Do you have to be Catholic or meet other requirements?
Maryknoll Lay Missioners welcomes you to apply if you are:
Motivated by faith and drawn to participate in cross-cultural mission in the context of a Catholic community
Experienced in volunteer service
Age 21 or older
A U.S. citizen or permanent resident
Single, a married couple, or a family (usually with no more than two children, eight years old or younger. Exceptions considered on an individual basis.)
Willing to make a 3-1/2 year commitment to overseas service (2-1/2 year commitments available in some regions)
Will I be able to come home during my contract?
Yes. Missioners are given four weeks of vacation each year, and many missioners make a visit to the U.S. part of their vacation plan. However, we ask that you not return to the U.S. during your first year overseas, as you are adjusting to a new culture and a new language. Also, you may not be able to take all four weeks together depending on your ministry needs.
Can family and friends visit me overseas?
Absolutely! They are most welcome to visit and see first-hand the work you’re involved in. We also have an entire program called Friends Across Borders devoted to arranging trips for groups that travel to our mission sites. Your friends and family may be interested in this program. Visit the “Take a Trip” tab of our website to learn more.
Can I choose what country I go to?
Although Maryknoll Lay Missioners makes the final choice of where we will place you, we do so only after considerable consultation, dialogue, and a process of mutual exploration and discernment. Through the placement process, we try to match your skills, experience and passions with the ministry needs in our regions.
What are the financial arrangements? Is there a stipend?
Maryknoll Lay Missioners pays your transportation to and from your country of assignment. You will be provided with a stipend sufficient to cover housing, food, local transportation, and personal expenses based on the cost of living for that area. We also provide comprehensive medical insurance while you are overseas.
Where do Interviews take place? Are there any cost related to interviews?
All interviews are held through Zoom. If you are accepted for an interview, we will schedule a time together.
How will I pay for expenses during Orientation?
Although you will pay your own travel expenses for getting here to Ossining, NY, once you arrive for Orientation, we will provide housing and a small stipend to cover food and incidental expenses. You will be responsible for maintaining health insurance while you are in Orientation. Our insurance only begins once you are overseas.
What do I do about my student loans while overseas?
Through our Student Loan Repayment Program, Maryknoll Lay Missioners will pay up to 100% of your monthly student loan payment while you are in mission. Alternatively, you can usually obtain a deferment on student loans for up to 36 months. We can provide any supporting documentation required by your lending institution to qualify for deferment. Talk with us about applying for the federally-funded Public Student Loan Forgiveness Program, for which we are an eligible employer.

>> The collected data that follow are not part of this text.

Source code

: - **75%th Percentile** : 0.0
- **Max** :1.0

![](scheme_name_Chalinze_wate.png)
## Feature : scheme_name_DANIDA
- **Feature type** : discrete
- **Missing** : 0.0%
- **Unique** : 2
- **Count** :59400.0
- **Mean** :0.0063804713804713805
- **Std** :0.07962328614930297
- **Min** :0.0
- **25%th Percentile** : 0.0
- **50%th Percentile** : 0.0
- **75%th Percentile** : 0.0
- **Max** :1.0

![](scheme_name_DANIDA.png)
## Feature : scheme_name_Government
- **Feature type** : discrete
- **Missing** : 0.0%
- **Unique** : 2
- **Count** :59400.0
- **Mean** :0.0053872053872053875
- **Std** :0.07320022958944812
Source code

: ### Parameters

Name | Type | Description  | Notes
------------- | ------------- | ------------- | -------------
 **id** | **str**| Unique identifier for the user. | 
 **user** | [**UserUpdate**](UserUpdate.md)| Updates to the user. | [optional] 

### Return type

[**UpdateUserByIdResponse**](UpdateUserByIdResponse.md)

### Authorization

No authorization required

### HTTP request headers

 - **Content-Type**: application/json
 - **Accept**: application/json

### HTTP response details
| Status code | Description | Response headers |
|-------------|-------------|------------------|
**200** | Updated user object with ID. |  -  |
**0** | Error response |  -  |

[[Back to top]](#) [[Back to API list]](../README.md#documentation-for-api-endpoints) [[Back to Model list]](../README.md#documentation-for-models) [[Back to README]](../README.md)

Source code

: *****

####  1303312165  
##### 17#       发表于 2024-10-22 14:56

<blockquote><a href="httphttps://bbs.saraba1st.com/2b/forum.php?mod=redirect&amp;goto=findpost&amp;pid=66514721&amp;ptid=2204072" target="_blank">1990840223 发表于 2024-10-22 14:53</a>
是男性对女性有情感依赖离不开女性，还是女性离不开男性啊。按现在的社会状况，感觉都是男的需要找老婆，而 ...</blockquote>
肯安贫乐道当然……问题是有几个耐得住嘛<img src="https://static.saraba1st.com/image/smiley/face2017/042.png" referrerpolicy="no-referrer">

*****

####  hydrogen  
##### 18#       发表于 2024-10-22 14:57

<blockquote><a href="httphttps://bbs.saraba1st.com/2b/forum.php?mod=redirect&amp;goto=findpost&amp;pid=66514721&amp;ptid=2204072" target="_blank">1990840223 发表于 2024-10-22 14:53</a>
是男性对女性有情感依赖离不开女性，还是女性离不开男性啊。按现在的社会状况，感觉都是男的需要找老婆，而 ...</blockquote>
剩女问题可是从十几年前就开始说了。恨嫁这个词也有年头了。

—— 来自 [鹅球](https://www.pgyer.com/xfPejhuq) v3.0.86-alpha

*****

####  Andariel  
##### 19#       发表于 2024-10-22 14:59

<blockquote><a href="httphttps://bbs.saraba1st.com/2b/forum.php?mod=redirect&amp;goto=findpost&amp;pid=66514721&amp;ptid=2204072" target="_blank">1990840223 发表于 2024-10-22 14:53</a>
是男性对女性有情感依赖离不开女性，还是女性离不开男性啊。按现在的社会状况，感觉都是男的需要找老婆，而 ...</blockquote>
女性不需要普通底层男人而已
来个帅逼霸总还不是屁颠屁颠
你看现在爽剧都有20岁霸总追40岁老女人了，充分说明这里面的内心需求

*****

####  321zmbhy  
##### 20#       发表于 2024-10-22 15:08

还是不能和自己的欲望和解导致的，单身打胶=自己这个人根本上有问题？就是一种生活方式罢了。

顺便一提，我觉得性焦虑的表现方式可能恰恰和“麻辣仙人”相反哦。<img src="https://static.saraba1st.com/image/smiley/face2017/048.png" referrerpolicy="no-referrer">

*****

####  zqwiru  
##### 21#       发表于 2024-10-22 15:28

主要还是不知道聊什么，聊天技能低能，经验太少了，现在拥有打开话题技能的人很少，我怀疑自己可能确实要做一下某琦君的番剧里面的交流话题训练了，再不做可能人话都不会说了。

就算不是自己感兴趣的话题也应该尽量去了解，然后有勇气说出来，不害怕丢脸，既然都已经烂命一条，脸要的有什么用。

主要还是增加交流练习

Will I have health insurance?
Yes. We provide health insurance once you have arrived in your mission region. Because the health insurance applies only while you are overseas, you will need to extend your current health insurance or purchase some insurance to cover you while you are in Orientation. Retirees on Medicare and others who have access to ongoing U.S. health insurance are strongly encouraged to keep their policies active so that they will be covered during times they are in the U.S. and will have no gap in coverage after they leave.
What vaccines are required?
Before coming to Orientation, you will be responsible for making sure you are fully vaccinated for COVID-19, as well as be up-to-date on your flu vaccine, and all standard childhood immunizations in the United States. Once in Orientation, Maryknoll Lay Missioners will provide any travel vaccines you will need given the area of the world you will be going to.
What are the living arrangements for lay missioners overseas?
Once you are assigned to a particular country, the Regional Director for the assigned country begins preparations for your arrival, and the region will work on plans for your accommodations. Single people might share a house or apartment with other single missioners; couples and families usually have a small house or apartment.
Will I be assigned to a specific ministry, or will I find my own?
Your placement to a particular country will largely be based on where we think there will be ministry options for how you might use your skills. Once you arrive in your mission country, the regional team will guide you in exploring those options and getting started in one. They will continue to accompany and support you as you do your work.
Is there a retirement program for lay missioners?
Missioners may contribute from their stipend to a 403(b) retirement savings plan from their first day under contract. MKLM contributes upon commencement of the second and subsequent contracts.
Can Fido come with me?
Unfortunately, we do not allow you to bring your pet to mission. We seek to live simply and to conduct ourselves in culturally appropriate ways overseas, and in most places spending the money to transport a pet from the US would have a negative impact on how you are seen in your host country. Given complex international laws, unfamiliar environmental challenges, and very different cultural norms, the situation could also prove dangerous for your pet and distracting for you while you are trying to get settled into your ministry.
What is community life like for Maryknoll Lay Missioners?
With Maryknoll Lay Missioners, you are not placed alone in a country. You will be joining a community that is already on the ground in the country where you are going. Exactly what that community is like, how often it meets, and whether you will be living with another lay missioner, varies from country to country based on a variety of factors, including where people’s ministries are located, but every lay missioner will meet with others in the region regularly for prayer, reflection, and support.